*PROBLEM*
Change "reference" to "comparison" in the lines between the one holding "Check: Rotational speed" and the one holding "Entry: 4500; rpm", inclusive. Give only those lines, with nothing else altered.

*INFORMATION PROVIDED*
━━━━
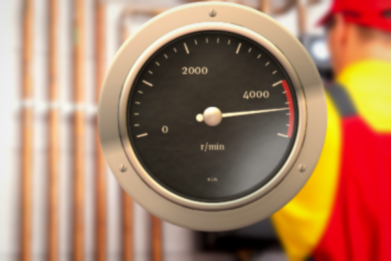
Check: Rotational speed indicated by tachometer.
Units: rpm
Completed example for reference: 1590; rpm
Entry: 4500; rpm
━━━━
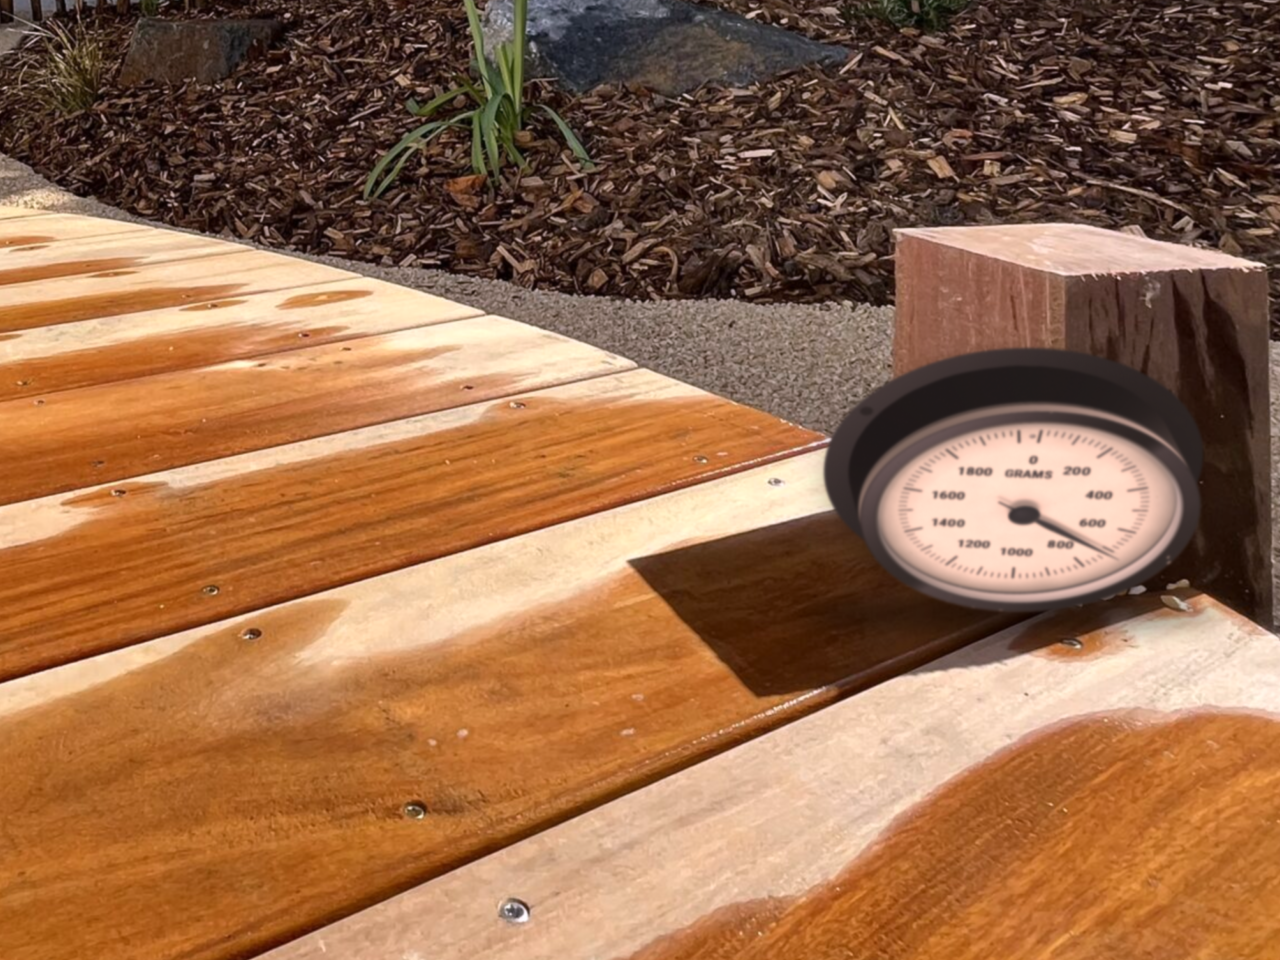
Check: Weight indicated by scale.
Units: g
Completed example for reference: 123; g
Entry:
━━━━
*SOLUTION FOR THIS PROBLEM*
Check: Rotational speed indicated by tachometer.
Units: rpm
Completed example for comparison: 1590; rpm
Entry: 4500; rpm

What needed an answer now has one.